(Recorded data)

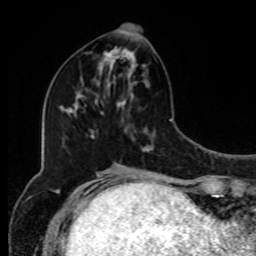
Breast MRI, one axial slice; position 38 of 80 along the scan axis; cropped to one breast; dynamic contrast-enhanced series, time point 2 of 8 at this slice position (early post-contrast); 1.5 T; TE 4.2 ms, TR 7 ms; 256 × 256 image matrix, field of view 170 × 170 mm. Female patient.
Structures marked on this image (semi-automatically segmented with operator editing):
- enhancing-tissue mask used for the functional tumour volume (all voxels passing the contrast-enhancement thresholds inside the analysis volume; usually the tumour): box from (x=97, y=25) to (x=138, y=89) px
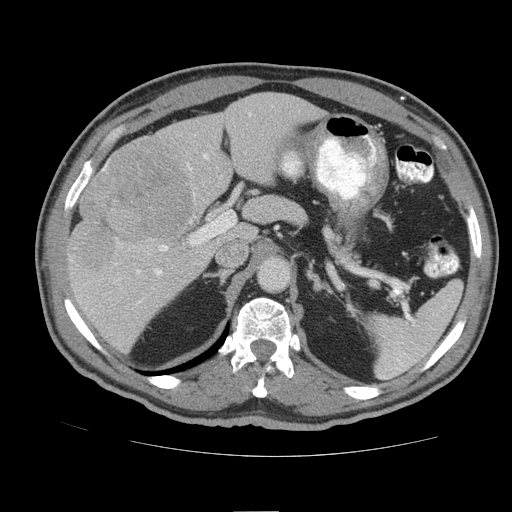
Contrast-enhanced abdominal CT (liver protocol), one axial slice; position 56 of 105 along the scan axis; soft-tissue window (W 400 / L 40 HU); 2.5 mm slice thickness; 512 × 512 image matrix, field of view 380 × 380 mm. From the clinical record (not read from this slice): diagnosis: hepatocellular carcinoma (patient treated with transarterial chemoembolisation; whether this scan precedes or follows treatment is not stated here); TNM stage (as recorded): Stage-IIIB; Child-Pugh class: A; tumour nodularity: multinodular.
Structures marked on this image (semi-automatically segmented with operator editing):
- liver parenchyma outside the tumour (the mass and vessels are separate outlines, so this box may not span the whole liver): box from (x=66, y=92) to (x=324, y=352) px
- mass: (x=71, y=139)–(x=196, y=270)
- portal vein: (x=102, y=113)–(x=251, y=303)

# [Instructions to follow]
Repeat every record exactly, but not the pictures.

# [Completed task]
Breast MRI, one axial slice; position 38 of 80 along the scan axis; cropped to one breast; dynamic contrast-enhanced series, time point 2 of 8 at this slice position (early post-contrast); 1.5 T; TE 4.2 ms, TR 7 ms; 256 × 256 image matrix, field of view 170 × 170 mm. Female patient.
Structures marked on this image (semi-automatically segmented with operator editing):
- enhancing-tissue mask used for the functional tumour volume (all voxels passing the contrast-enhancement thresholds inside the analysis volume; usually the tumour): box from (x=97, y=25) to (x=138, y=89) px
Contrast-enhanced abdominal CT (liver protocol), one axial slice; position 56 of 105 along the scan axis; soft-tissue window (W 400 / L 40 HU); 2.5 mm slice thickness; 512 × 512 image matrix, field of view 380 × 380 mm. From the clinical record (not read from this slice): diagnosis: hepatocellular carcinoma (patient treated with transarterial chemoembolisation; whether this scan precedes or follows treatment is not stated here); TNM stage (as recorded): Stage-IIIB; Child-Pugh class: A; tumour nodularity: multinodular.
Structures marked on this image (semi-automatically segmented with operator editing):
- liver parenchyma outside the tumour (the mass and vessels are separate outlines, so this box may not span the whole liver): box from (x=66, y=92) to (x=324, y=352) px
- mass: (x=71, y=139)–(x=196, y=270)
- portal vein: (x=102, y=113)–(x=251, y=303)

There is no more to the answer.